One Columbia family claims the school district broke the law allowing a student club to advertise around the school.

Seventh-grader Summer Allen, along with her parents, spoke to the Columbia Board of Education Monday night about Smithton Middle School’s Gay-Straight Alliance. They claim the district should have done more to inform Smithton parents about the club’s intention.

Summer told ABC 17 News, with permission from her parents, that she first saw posters for the club last school year. She said she thought nothing of it, until they appeared with more frequency around the school this year.

That’s when she brought the issue up to her father, who had problems with it.

“He was giving me information about how that’s verbal sexual harassment, and it’s against the law for them to be doing that,” Summer said.

Ken Allen, Summer’s father, brought a poster to the Monday meeting that he tore down from the school’s hallway during a parent-teacher conference this school year. The poster features several hands covering a heart, and marked with different terms such as “lesbian,” “pansexual,” and “transgender.”

Ken Allen said he took the sign down “in a fit of rage,” and accused the district of not being transparent about the club. He said school administrators chased him from the school for tearing the sign down.
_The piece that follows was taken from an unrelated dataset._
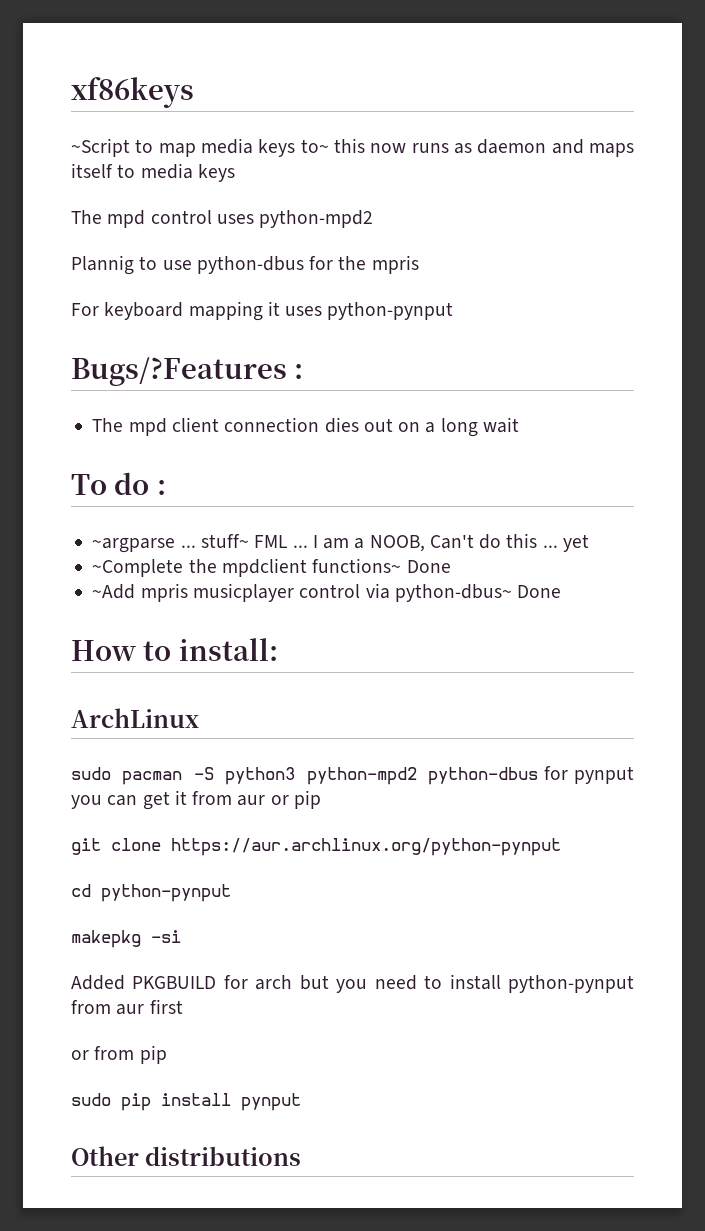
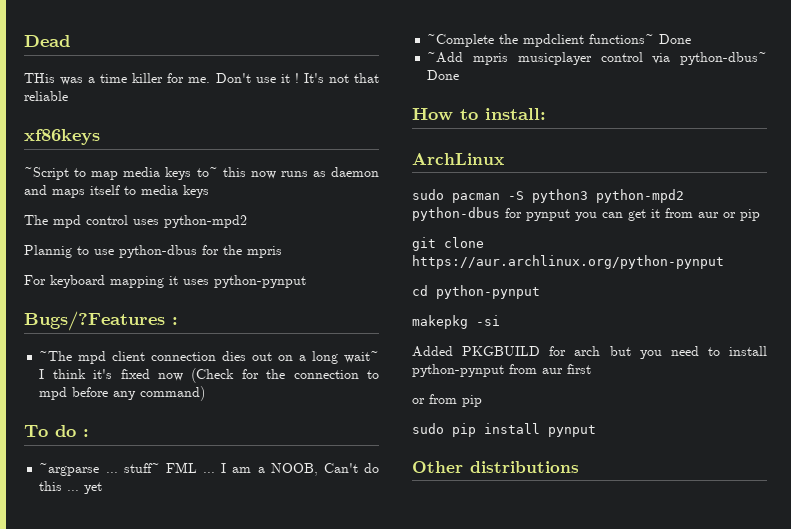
(71, 92) none -> [24,35,70,47] [24,73,380,85] [24,91,68,101] Dead // THis was a time killer for me. Don't use it ! It's not that reliable //
[92,418,124,432] The -> [39,351,73,361] ~The
[482,417,519,433] wait -> [344,351,380,363] [39,368,379,383] [39,386,206,401] wait~ I think it's fixed now (Check for the connection to mpd before any command)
“I think that parents that want to have this conversation with their children should, in the home,” Ken Allen said. “I think that just like certain other topics, such as religion and Christianity, that perhaps the school, in and of itself, should not be the proper place for this conversation.”

The school’s website lists the Gay-Straight Alliance as one of its clubs. The club “welcomes all lesbian, gay, bisexual, transgender, queer, questioning and straight youth to come and talk about any issues concerning them,” according to its description online.

CPS spokeswoman Michelle Baumstark said the poster does not violate state law, since it’s a promotional poster for a club. The law the Allens cite requires a district to notify parents of the content of their human sexuality instruction, and allow parents to remove their child from that instruction.

Baumstark confirmed the confrontation at Smithton Middle School over the poster, adding that Allen also sought out the school’s principals over the situation. She said that school officials decided not to pursue charges against Allen for taking the sign.

It’s at least the second time the district has dealt with criticism over LGBTQ-related material at a school this year. CPS took down some posters showing celebrities in the LGBTQ community at Gentry Middle School after parents complained about them in October.